Symptoms are usually mild. Some people become infected but only have very mild symptoms or none at all.

Symptoms of severe COVID‐19 disease include:
* Shortness of breath,
* Loss of appetite,
* Confusion,
* Persistent pain or pressure in the chest,
* High temperature (above 38 °C).

Other less common symptoms are:
* Irritability,
* Confusion,
* Reduced consciousness (sometimes associated with seizures),
* Anxiety,
* Depression,
* Sleep disorders,
* More severe and rare neurological complications such as strokes, brain inflammation, delirium and nerve damage.

People of all ages who experience fever and/or cough associated with difficulty breathing or shortness of breath, chest pain or pressure, or loss of speech or movement should seek medical care immediately. If possible, call your health care provider, hotline or health facility first, so you can be directed to the right clinic.

[https://www.who.int/emergencies/diseases/novel-coronavirus-2019/question-and-answers-hub/q-a-detail/q-a-coronaviruses#:~:text=symptoms]

### COVID-19 in Mexico

The virus was confirmed to have reached Mexico in February 2020. However, the National Council of Science and Technology (CONACYT) reported two cases of COVID-19 in mid-January 2020 in the states of Nayarit and Tabasco, one case per state. As of October, there had been near 800,000 confirmed cases of COVID-19 in Mexico and circa 88,000 reported deaths, although the Secretariat of Health, through the "Programa Centinela" (Spanish for "Sentinel Program") estimated in mid July 2020 that there were more than 2,875,734 cases in Mexico, because they were considering the total number of cases confirmed as a statistical sample.
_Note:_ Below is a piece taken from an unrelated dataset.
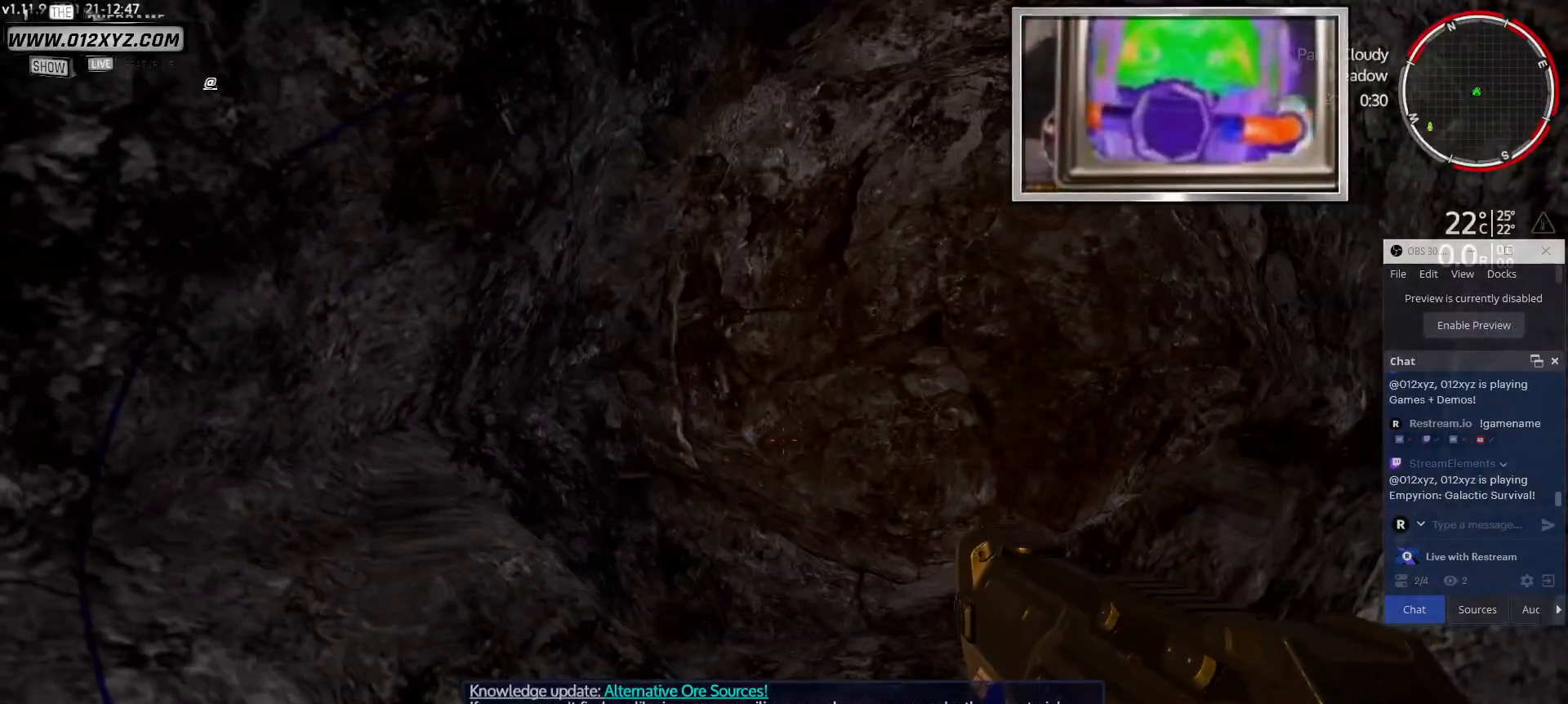
{"keys": [], "mouse": [], "events": [[367, "d", "up"]]}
[https://en.wikipedia.org/wiki/COVID-19_pandemic_in_Mexico]

In [1]:
## Needed libraries

import pandas as pd
import numpy as np
import os
import glob

from requests import request
import urllib.request
import json
from pandas.io.json import json_normalize

import numpy as np
import pandas as pd
import pandas_profiling
from pandas.plotting import register_matplotlib_converters
import seaborn as sns
import matplotlib.pyplot as plt
import folium 
import plotly
import plotly.graph_objects as go
import plotly.express as px
from plotly.subplots import make_subplots

# colour pallette
cnf, dth, rec, act = '#f7d619', '#d43d56', '#48cf46', '#6b9be8' 

# Use to hide warnings
import warnings
warnings.filterwarnings('ignore')

from IPython.display import Markdown
%matplotlib inline

All the necesary files are stored in Files directory. The following code extract the information from a zip file.

In [2]:
os.system('unzip ../Files/db.zip')

0

In [None]:
data = pd.read_csv('../Files/mex_covid_daily.csv',engine='python')
print('Confirmed cases: {0:,.0f}'.format(len(data)))

In [None]:
data.head()

**Converting columns to datetime**

Converting all the columns that have dates. There are 3 date columns (FECHA_INGRESO, FECHA_SINTOMAS and FECHA_DEF) the only column with problems is FECHA_DEF due to the strange date ('9999-99-99').
* FECHA_INGRESO is the date when the person goes to the hospital.
* FECHA_SINTOMAS is the date when the person has the COVID Symptoms.
* FECHA_DEF is the date when the infected person dies.

In [None]:
data['FECHA_ACTUALIZACION'] = pd.to_datetime(data['FECHA_ACTUALIZACION'])
data['FECHA_INGRESO'] = pd.to_datetime(data['FECHA_INGRESO'])
data['FECHA_SINTOMAS'] = pd.to_datetime(data['FECHA_SINTOMAS'])
data.loc[(data['FECHA_DEF'].isin(['9999-99-99'])),'FECHA_DEF'] = ''
data.loc[(data['FECHA_DEF'].isnull()),'FECHA_DEF']='0'
data['FECHA_DEF']=pd.to_datetime(data['FECHA_DEF'])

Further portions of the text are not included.